There's a bigger picture to all this, and it has to do with
accountability.
As I wrote last year, after Janet Napolitano was elected governor, she
vowed to reform CPS ("Suffer the Children," October 26, 2006). But her call to remove
children first and ask questions later had serious repercussions for an
already-stressed system. The number of kids in foster care skyrocketed.
Caseloads increased to the point of insanity and that meant fewer
kids in foster care got regular visits from the workers assigned to keep an
eye on them.
Napolitano's actions were triggered, in part, by a series of violent
deaths. Too many parents were killing their kids even while caseworkers
were supposedly monitoring them. Err on the side of the safety, Napolitano
instructed. Get the kids out and into foster care.
But the sad truth is that even with the dramatic increase in kids in
foster care, the number of children dying from abuse or neglect has only
increased. The number of kids slain while CPS was supposedly monitoring
them hit a record high in 2005, the last year for which we have complete
data ("Death Watch," December 14, 2006).
So, more kids are in foster care even at a time when serious
studies have concluded that foster care, shockingly, is even harder on kids
than mild abuse or neglect. And, there's still been no decline in murder
rates.
Last month, the Arizona Daily Star ran a story that highlighted
many of the statistics that I reported last year. Hot in the middle of a
re-election campaign, Napolitano had refused to talk to me. But she did
talk to the Star.
And this is what she said: The statistics are irrelevant.

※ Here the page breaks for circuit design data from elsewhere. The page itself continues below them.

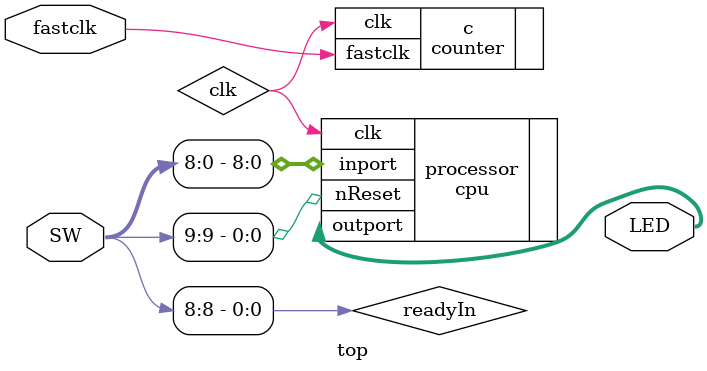
<source format=sv>


module top (
    input logic fastclk,   // 50MHz Altera DE0 clock
    input logic [9:0] SW,  // Switches SW0..SW9
    output logic [7:0] LED // LEDs 
); 
  
    logic clk; // slow clock, about 10Hz
    logic readyIn;

    `ifndef DEBOUNCING
        counter c (.fastclk(fastclk), .clk(clk));
        assign readyIn = SW[8];
    `else
        assign clk = fastclk;
        debouncer d (.clk(clk), .nReset(SW[9]), .in(SW[8]), .out(readyIn));
    `endif

    cpu processor (.clk(clk), .nReset(SW[9]), .inport({readyIn, SW[7:0]}), .outport(LED));
    
endmodule  
</source>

"I think taking isolated statistics out of thin air without attachment to
particular cases is not helpful," the governor said.
Does anyone else see the irony? Here the guv is saying that statistics
are meaningless and that we need to look at particular cases. But rather
than open up the courts, and records, so we can do just that, the agency has
fought to keep each particular in a shroud of secrecy.
Heck, even after two toddlers were murdered earlier this year in Tucson,
the Star and the Arizona Republic had to sue to get CPS to
release its files on the children's case. (Typically, CPS releases a
summary of its files after a child dies. In this case, the papers wanted
more.)
Don't tell me that CPS was protecting these kids' privacy. The kids,
remember, were dead.
Napolitano's spokeswoman says that the governor is in favor of making CPS
"as open as it can be." I hope she's sincere but I have to wonder
why, in that case, all dependency hearings were closed immediately after the
end of the pilot progam.
Indeed, Alvarez, the CPS spokeswoman, suggests that it may be useless to
open dependency hearings. People just aren't interested. "Very few members
of the public or the media attended any of the hearings," she says.
It is true that while the ASU study shows that more than one-fourth of
the open hearings attracted the attendance of a "non-party," only seven
hearings were, in fact, attended by a reporter. That's 1 percent of the
open hearings in Maricopa County and a truly shameful statistic.
But buried in that same report is an e-mail that an anonymous lawyer in
the system sent to the ASU researcher. That e-mail, I think, makes it clear
that the lack of attendance wasn't simply a sign of lazy reporters.
(Although, trust me, I know that was a factor, too.)
"If more members of the public knew that hearings were open, more people
might come, and then CPS would be more accountable," the lawyer wrote.
"Parents generally don't want the hearings open, but in the cases where
parents would want the press, or other members of the public, present . .
. CPS can object, [meaning] there is no way to ever get members of the
press or the public into a hearing!
"The open-hearing law," the lawyer concluded, "has no teeth!"
It's time for the Legislature to fix that. And it's time for Governor
Napolitano to put her political talents to work protecting the children in
the system, not CPS. We owe it to these kids to keep an eye on what's
really going on and we can't do that without more openness.